### EXERCISE PROMPT:
Can you transcribe each of the entries below line for line, keeping every character, capital letter and punctuation mark unchanged?

+===+

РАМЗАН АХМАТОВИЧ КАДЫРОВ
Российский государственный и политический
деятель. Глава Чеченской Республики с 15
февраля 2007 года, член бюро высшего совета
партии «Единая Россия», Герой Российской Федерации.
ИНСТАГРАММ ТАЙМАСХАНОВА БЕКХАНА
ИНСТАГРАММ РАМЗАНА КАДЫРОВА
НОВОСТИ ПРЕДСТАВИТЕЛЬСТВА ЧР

+===+

### EXERCISE RESULT:
РАМЗАН АХМАТОВИЧ КАДЫРОВ
Российский государственный и политический
деятель. Глава Чеченской Республики с 15
февраля 2007 года, член бюро высшего совета
партии «Единая Россия», Герой Российской Федерации.
ИНСТАГРАММ ТАЙМАСХАНОВА БЕКХАНА
ИНСТАГРАММ РАМЗАНА КАДЫРОВА
НОВОСТИ ПРЕДСТАВИТЕЛЬСТВА ЧР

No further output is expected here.